Born in 1925 of Australian
parents in the United States, Sir Charles Mackerras studied in Sydney and
Prague and made his debut as an opera conductor at Sadler's Wells. He was
First Conductor of the Hamburg Opera (1966-69) and Musical Director of both
Sadler's Wells (later the English National) Opera (1970-87) and of Welsh
National Opera (1987-92), where his notable Janácek productions -- among many
others -- won great acclaim. Mackerras has recently been appointed Principal
Guest Conductor of the Czech Philharmonic Orchestra, following his lifelong
association with both the orchestra and many aspects of Czech musical life. In
1997 Sony Classical released his recording of Le delizie dell'amor, featuring
the soprano Andrea Rost. His most recent release for the label is Lucia di
Lammermoor with the Hanover Band. Other projects for
Sony Classical include recordings of Chopin's two piano concertos with Emanuel
Ax --. Mackerras is Conductor Laureate of the
Scottish Chamber Orchestra, having been their Principal Guest Conductor from
1992 to 1995, and was Principal Guest Conductor of the Royal Philharmonic
Orchestra from 1993 until 1996. He is now Conductor Emeritus of the Welsh
National Opera, where in recent years noted successes have been Tristan und
Isolde, The Yeoman of the Guard, and La clemenza di Tito (all of which
productions were brought to London). His long association with the Royal Opera
includes the recent productions of Gounod's Romeo et Juliette and Handel's
Semele.
Mackerras has undertaken much research into
performance practice of the eighteenth and nineteenth centuries.

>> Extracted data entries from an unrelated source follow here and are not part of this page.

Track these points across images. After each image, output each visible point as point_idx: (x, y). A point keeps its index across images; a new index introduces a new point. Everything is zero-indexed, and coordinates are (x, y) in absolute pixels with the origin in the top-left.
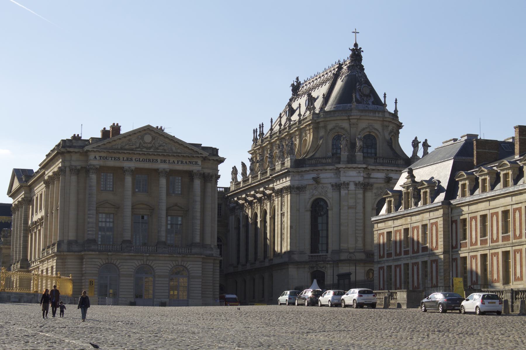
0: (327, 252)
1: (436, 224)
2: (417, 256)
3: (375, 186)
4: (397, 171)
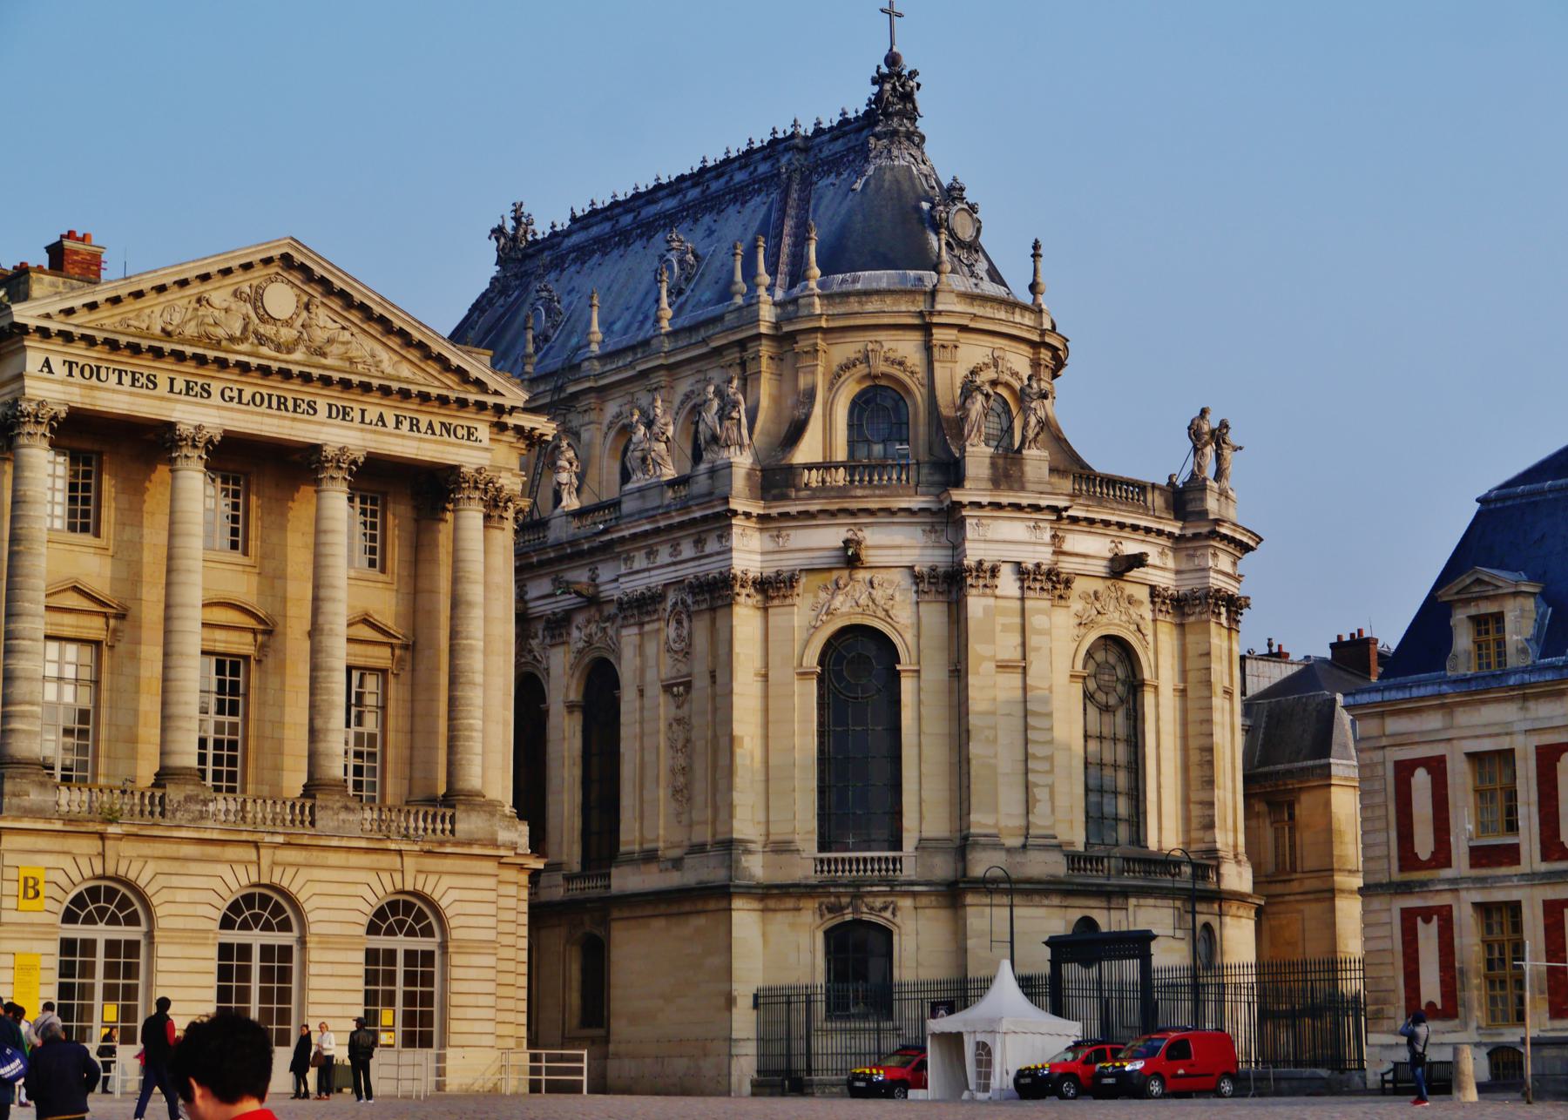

One of the highlights of the 1991 season
was the reopening of the Estates Theatre in Prague, scene of the original
premiere of Don Giovanni. Mackerras conducted a new production of that opera
to mark the bicentenary of Mozart's death. From 1993 to 1996 Mackerras was
Principal Guest Conductor of the San Francisco Opera. He has a long
association with the Metropolitan Opera in New York and has recently conducted
The Makropulos Case with the company. He will return for Katya Kabanova and
Die Zauberflöte. Mackerras received a CBE in 1974 and was knighted for his
services to music in 1979. At the end of 1996 he received The Medal of Merit
from the Czech Republic, and last year he was made a Companion of the Order of
Australia. He has been awarded honorary doctorates from the Universities of
Hull, York, Nottingham, Brno, Griffith (in Brisbane, Australia) and finally
Oxford (1997). Mackerras celebrated his seventieth birthday in 1995 with gala
concerts with the Scottish Chamber Orchestra in Edinburgh, the Welsh National
Opera in Cardiff and with the San Francisco Opera.